[Start of PASSAGE]
Lee Doran and Regina Romary
National Board consultant and National Board publications editor, respectively
Summary: The following article is a part of National Board Classic Series and it was published in the National Board BULLETIN. (3 printed pages)
A silent killer finds its way into the headlines each winter. This year was no different, with frequent reports of the deaths and illnesses caused by carbon monoxide poisoning, usually in permanent residences. Yet carbon monoxide emission, which causes no damage to the boiler equipment whatsoever, is almost always preventable.
When it comes to boiler accidents, most people relate to a boiler explosion or a combustion chamber explosion. Yet incidents involving carbon monoxide are much more frequent than the other two combined.
According to the U.S. Consumer Product Safety Commission, an estimated 250 persons die and almost 5,000 are injured [an October 2000 press release cites more than 10,000] each year in non-fire-related carbon monoxide poisoning. Estimates of nonfatal injuries are difficult to determine because many victims do not seek treatment or are misdiagnosed as having colds or influenza. However, these estimates suggest that there are 20 nonfatal injuries for every fatal carbon monoxide poisoning.
Accident investigation results consistently attribute blame to the venting systems. Recent articles have warned of venting failures which might allow carbon monoxide to leak into buildings. But the vent pipe is actually only part of the problem.
Further investigation would reveal that it is the burner that isn't operating properly. When the burner is not receiving enough air, unburned fuel is released in the forms of carbon monoxide and soot. The root cause of any carbon monoxide emission is the burner operating without enough air.
[End of PASSAGE]
▸ **DIRECTIVES**
**a)** List the kinds of boiler accidents that the carbon monoxide article mentions.
**b)** From the carbon monoxide article, repeat word for word the passage starting with "Lee Doran and" and going on through "(3 printed pages)".
[Start of GIVEN RECORDS]
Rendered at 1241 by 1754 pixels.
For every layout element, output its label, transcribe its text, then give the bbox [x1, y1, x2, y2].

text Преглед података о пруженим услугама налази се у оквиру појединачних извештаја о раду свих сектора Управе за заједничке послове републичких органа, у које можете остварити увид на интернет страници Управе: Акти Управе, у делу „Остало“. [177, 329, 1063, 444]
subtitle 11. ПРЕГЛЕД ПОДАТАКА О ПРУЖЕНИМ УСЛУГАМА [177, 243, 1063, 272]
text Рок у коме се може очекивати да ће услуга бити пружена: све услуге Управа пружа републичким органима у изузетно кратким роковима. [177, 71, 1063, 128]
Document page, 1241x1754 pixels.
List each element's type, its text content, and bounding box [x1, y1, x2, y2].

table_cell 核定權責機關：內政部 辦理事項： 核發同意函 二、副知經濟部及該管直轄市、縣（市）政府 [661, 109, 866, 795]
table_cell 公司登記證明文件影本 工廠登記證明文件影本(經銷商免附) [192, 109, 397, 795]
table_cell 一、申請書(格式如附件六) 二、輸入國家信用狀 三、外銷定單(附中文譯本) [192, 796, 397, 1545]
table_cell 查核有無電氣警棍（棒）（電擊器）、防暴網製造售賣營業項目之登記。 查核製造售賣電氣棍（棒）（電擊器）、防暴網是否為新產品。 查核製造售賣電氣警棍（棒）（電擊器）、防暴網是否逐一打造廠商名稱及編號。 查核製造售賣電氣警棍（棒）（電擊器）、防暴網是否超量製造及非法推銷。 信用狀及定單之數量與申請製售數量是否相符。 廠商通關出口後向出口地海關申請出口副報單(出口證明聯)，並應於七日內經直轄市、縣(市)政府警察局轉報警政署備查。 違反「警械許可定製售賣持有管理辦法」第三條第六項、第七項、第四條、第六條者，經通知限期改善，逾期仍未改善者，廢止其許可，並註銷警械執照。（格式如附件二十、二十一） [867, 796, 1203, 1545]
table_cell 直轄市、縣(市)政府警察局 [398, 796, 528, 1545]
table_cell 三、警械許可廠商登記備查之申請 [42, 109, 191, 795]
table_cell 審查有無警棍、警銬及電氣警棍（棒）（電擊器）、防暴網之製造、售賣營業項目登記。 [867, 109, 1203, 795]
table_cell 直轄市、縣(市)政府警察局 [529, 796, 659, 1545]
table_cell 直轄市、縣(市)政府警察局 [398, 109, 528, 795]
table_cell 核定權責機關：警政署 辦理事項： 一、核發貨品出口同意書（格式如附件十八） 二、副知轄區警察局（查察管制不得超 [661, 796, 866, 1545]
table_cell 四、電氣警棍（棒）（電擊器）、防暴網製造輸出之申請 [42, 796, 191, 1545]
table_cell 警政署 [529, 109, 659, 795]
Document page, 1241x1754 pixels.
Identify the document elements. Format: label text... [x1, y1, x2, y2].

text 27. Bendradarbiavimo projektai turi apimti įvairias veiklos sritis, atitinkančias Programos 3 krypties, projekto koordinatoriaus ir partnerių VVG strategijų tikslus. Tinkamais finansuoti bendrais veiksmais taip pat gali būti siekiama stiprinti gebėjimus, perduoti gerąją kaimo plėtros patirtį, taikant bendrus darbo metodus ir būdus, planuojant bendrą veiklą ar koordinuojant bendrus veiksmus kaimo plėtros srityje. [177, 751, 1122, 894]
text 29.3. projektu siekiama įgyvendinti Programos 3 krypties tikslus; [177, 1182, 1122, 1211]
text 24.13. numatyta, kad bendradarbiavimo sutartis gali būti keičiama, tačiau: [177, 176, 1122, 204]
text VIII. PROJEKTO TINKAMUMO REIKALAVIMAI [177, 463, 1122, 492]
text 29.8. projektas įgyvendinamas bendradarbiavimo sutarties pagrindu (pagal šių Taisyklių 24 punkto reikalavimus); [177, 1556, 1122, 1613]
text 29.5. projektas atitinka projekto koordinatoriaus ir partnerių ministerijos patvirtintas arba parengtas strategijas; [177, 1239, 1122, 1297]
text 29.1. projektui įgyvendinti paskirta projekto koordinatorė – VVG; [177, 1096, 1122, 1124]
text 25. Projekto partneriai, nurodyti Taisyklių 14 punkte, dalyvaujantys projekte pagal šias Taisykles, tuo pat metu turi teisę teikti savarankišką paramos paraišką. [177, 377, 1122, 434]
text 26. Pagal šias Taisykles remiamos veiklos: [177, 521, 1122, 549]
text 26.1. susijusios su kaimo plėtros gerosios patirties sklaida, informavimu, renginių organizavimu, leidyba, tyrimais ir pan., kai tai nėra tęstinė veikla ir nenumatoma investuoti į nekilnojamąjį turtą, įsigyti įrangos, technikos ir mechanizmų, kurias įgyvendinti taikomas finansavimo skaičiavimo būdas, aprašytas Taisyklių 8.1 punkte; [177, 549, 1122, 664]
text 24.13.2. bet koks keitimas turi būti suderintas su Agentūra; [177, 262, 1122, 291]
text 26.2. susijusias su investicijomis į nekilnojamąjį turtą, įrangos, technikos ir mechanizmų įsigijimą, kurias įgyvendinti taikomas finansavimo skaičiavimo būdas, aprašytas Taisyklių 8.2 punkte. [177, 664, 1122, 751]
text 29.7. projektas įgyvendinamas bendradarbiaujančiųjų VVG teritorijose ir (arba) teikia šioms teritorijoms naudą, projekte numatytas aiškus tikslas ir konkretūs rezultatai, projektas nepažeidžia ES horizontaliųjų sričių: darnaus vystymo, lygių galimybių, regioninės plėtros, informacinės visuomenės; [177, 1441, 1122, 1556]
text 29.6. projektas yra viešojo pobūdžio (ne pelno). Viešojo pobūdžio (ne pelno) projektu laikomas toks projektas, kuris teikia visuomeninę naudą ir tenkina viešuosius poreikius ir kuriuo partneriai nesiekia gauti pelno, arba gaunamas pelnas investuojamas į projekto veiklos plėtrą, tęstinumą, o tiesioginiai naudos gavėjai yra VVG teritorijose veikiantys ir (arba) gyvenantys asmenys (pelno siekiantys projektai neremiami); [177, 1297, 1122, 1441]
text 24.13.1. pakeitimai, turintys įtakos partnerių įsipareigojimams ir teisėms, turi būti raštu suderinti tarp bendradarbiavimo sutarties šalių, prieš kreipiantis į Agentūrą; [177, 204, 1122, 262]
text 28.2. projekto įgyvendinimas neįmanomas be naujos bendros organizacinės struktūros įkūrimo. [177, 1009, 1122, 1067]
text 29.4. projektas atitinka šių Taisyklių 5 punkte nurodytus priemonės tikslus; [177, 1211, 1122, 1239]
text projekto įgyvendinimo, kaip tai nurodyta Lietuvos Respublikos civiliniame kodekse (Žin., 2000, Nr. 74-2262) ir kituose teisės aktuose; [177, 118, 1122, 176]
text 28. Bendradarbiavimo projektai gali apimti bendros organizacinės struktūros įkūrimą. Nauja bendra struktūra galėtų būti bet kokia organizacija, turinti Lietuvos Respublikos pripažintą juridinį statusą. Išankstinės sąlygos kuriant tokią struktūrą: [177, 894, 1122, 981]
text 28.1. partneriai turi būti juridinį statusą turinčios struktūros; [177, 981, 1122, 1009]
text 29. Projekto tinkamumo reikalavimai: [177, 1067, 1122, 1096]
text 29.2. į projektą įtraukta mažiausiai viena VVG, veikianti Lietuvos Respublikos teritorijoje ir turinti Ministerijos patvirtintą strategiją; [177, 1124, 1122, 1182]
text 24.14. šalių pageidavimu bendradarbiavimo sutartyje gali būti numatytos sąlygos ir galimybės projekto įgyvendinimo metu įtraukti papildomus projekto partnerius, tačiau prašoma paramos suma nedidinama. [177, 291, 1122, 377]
[End of GIVEN RECORDS]
▸ **ANSWERS PROVIDED**
**a)**
- Boiler explosion
- Combustion chamber explosion
- Incidents involving carbon monoxide

**b)**
Lee Doran and Regina Romary
National Board consultant and National Board publications editor, respectively
Summary: The following article is a part of National Board Classic Series and it was published in the National Board BULLETIN. (3 printed pages)